::: TEXTO DEL DOCUMENTO
Y cuando se rebela –no importa si es en literatura, en teatro, en pintura, en cine, en escultura, y no importa tampoco contra qué: contra la moral, contra la religión, contra la autoridad política, contra las ideas recibidas, contra las verdades monolíticas, contra la infelicidad, contra la insatisfacción, contra el mero sosiego–, cuando se rebela, digo, el arte hace retroceder un poco más las restricciones que sufre siempre el espíritu humano, y ensancha, por esa misma vía, nuestros espacios de libertad. El arte es imaginación guiada, y sin imaginación una sociedad se vuelve sumisa, estancada y caduca, y el alma humana –eso que llamamos alma hasta nosotros, los ateos– se marchita.
Por todo lo anterior yo tengo que elogiar el esfuerzo que ha hecho la alcaldía de mi ciudad, y en particular su Secretaría de Cultura, para poner en movimiento esta gran conversación ciudadana que hoy existe en las calles y las plazas y los museos de Bogotá. Durante los próximos días o las próximas semanas, los habitantes de esta ciudad difícil se harán preguntas que van al corazón de lo que significa ser ciudadanos: se preguntarán por el lugar que tiene la cultura en la ciudad de todos; se preguntarán por lo que significa ocupar los espacios públicos con encarnaciones, materializaciones, de la sensibilidad más privada. Hay unos versos de Álvaro Mutis que siempre me han gustado:
Hoy, la ciudad se entrega de lleno
a su niebla sucia y sus ruidos cotidianos.
::::::
::: ENTRADAS EXTRAÍDAS
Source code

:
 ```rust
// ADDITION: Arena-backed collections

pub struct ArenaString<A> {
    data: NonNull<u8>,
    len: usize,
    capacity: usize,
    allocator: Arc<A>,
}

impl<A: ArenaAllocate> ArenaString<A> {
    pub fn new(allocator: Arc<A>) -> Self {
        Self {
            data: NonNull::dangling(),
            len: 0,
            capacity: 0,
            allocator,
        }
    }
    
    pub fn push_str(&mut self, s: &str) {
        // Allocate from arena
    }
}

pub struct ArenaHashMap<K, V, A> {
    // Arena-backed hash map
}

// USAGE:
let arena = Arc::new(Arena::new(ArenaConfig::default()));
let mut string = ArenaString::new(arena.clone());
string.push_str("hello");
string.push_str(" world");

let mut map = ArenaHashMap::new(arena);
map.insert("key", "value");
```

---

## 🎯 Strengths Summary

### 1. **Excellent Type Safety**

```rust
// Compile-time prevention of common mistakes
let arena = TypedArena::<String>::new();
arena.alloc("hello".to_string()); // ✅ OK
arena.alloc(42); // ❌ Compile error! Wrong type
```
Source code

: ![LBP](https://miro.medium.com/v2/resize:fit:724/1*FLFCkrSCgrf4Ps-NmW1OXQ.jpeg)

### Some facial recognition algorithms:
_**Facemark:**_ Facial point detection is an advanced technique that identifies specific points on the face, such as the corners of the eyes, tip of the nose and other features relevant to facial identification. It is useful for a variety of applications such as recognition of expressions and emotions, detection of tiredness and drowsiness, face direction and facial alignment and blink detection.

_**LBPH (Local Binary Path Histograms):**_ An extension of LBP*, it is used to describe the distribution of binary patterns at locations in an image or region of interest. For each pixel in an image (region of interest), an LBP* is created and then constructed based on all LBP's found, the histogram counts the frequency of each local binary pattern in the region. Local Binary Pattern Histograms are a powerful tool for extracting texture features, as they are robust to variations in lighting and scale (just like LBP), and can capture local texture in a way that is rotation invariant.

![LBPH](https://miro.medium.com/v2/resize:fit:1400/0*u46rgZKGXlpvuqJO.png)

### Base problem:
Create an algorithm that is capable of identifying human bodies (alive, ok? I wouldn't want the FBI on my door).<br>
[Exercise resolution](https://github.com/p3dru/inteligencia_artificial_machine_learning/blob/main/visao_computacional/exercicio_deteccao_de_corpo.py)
::::::
#### CONSIGNA A
¿A qué dependencia de la alcaldía elogia en particular el texto sobre el arte en Bogotá?
#### CONSIGNA B
Prosigue el texto sobre el arte en Bogotá a partir del último verso citado.

#### RESPUESTA A
A su Secretaría de Cultura.

#### RESPUESTA B
Y sin embargo el mito está presente.
Esa ciudad es la nuestra. Bogotá es una ciudad contradictoria y ambigua, y esas ambigüedades y esas contradicciones saldrán a la superficie en estos días, en estas semanas; y sentiremos que Bogotá es hostil y difícil y desconfiada, pero que es también eléctrica, curiosa hasta la impertinencia, de imaginación brutal, de memoria testaruda y cargada de historias. Yo los invito a que busquemos detrás de la niebla y del ruido, porque ahí está el mito. Los invito, en los días que vienen, a contar las historias, a recordar las memorias, a imaginar e imaginarnos de esa forma extraña que sólo existe en el arte, y a ver nuestra ciudad (nuestras ciudades, nuestros universos, los cien universos que hay en Bogotá) como el arte lo permite: con los ojos de los otros.